While in Law School, the need to distance certain
emotional issues was vital. I could not be sitting
in the library thinking about personal problems.

There were two trees way on a hill which jutted
up discordantly.

I taught myself that every time certain thoughts
came into my mind I would look at the trees.

I would look at the trees and tell myself that I
would deal with the problem later, and then turn
back to my book.

At first it was almost a whiplash, because I had
to keep turning to the trees, keep telling myself
to deal with the problem later.

After a time I turned less frequently, and eventually,
not at all.

I had made that kind of mental suggestion which
took over my Id.

When you don't have a life and death choice to
make this second, postpone it to after coffee...
to bedtime, to Saturday, in the wonderful words
of Scarlett O'Hara, "I'll think about that tomorrow".

Tomorrow tends to take care of itself.
Issues tend to resolve without the slightest input.

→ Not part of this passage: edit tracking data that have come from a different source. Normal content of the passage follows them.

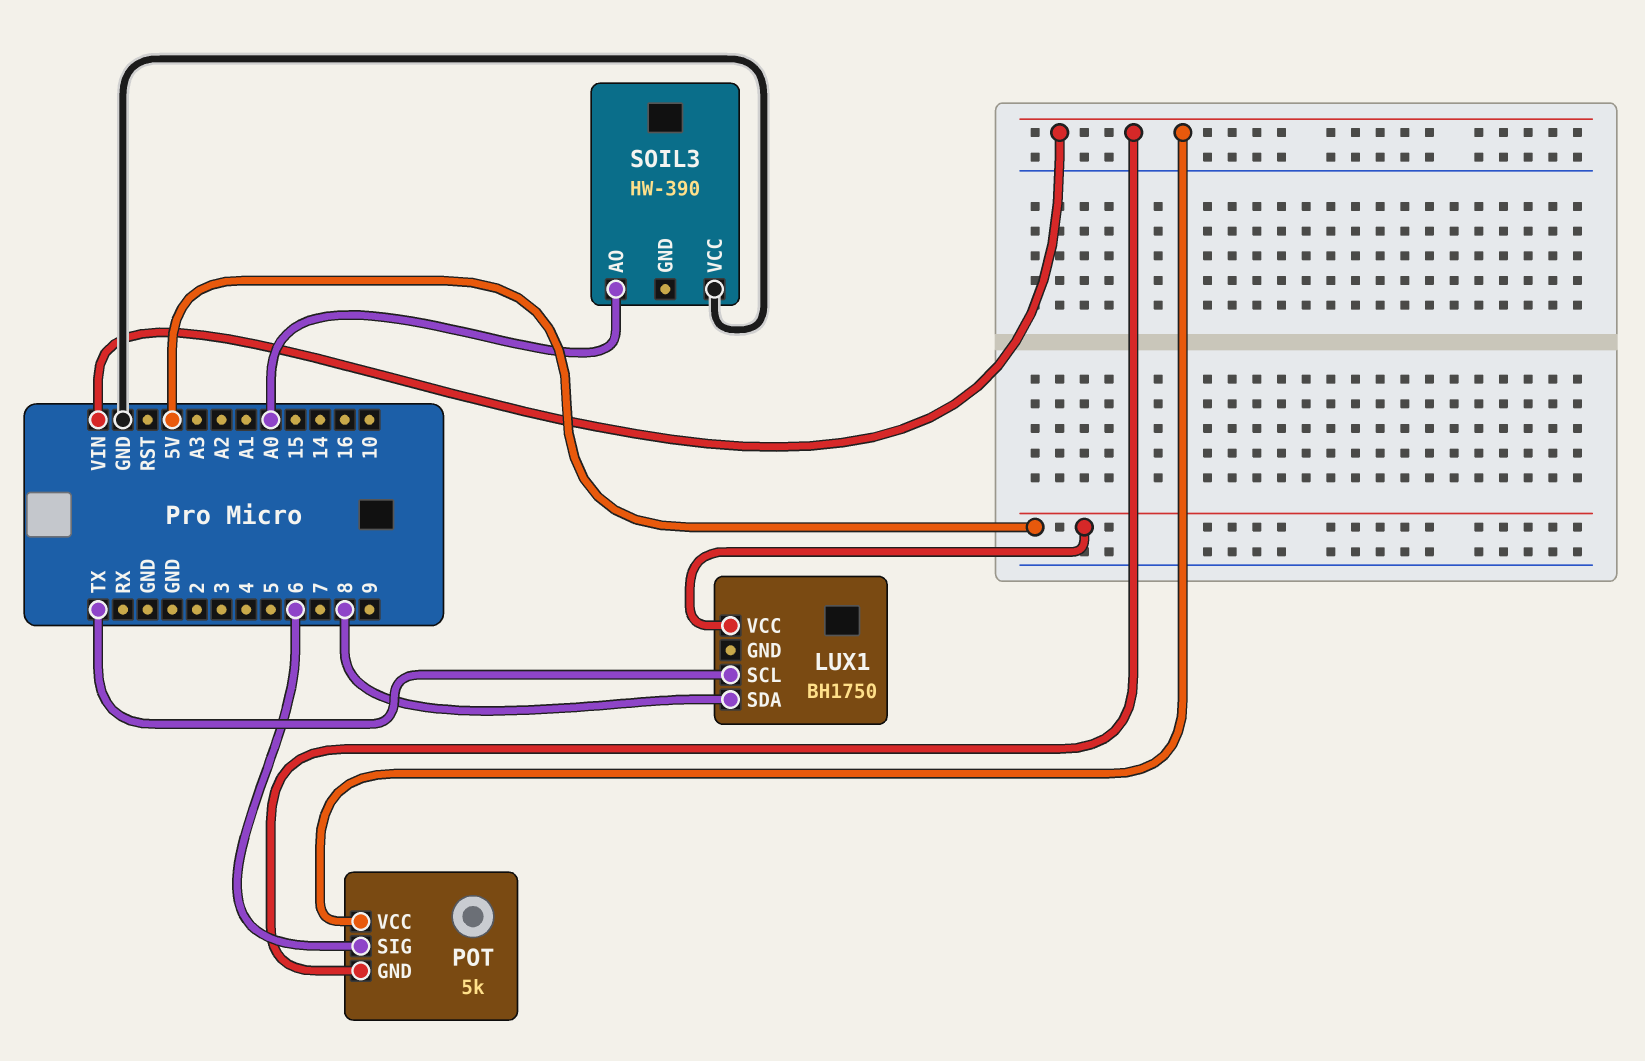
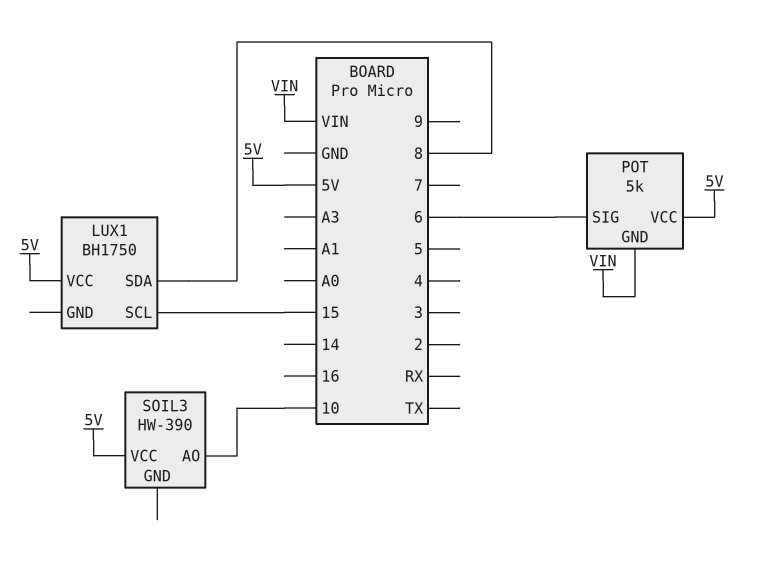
LUX1 pin SCL: TX -> 15
POT pin VCC: VIN -> 5V
SOIL3 pin AO: A0 -> 10
SOIL3 pin VCC: GND -> 5V

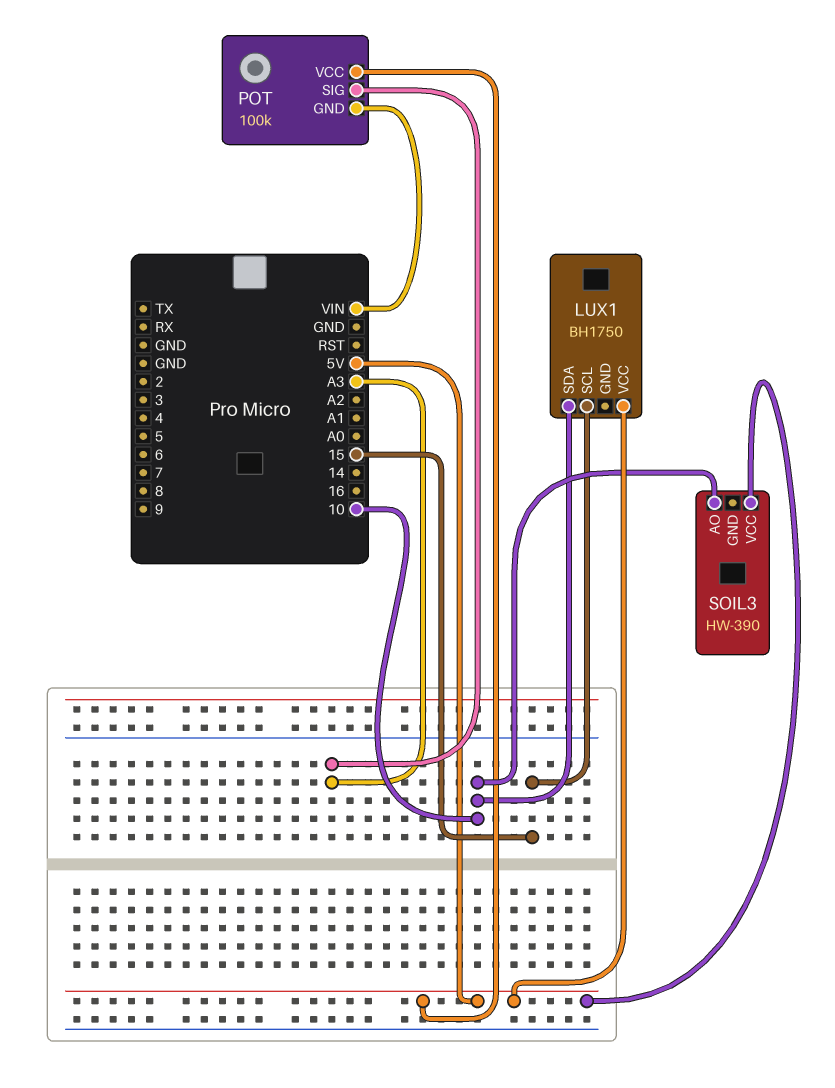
LUX1 pin SDA: 8 -> 10
POT: 5k -> 100k
POT pin SIG: 6 -> A3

People move, change, you move, you change,
things change, ideas change, change is part of
life.

Simply find something in your environment that
can act as my two trees, and tell yourself to
think about it after the semester/thesis/doctorate
is completed.

At first it sounds like a 'cop out', but it is not.
Doing your work right now is priority. Relationships
between people is secondary. Once you have
completed your work, then relationships can be
analysed.

Now, your analysis should be on your work.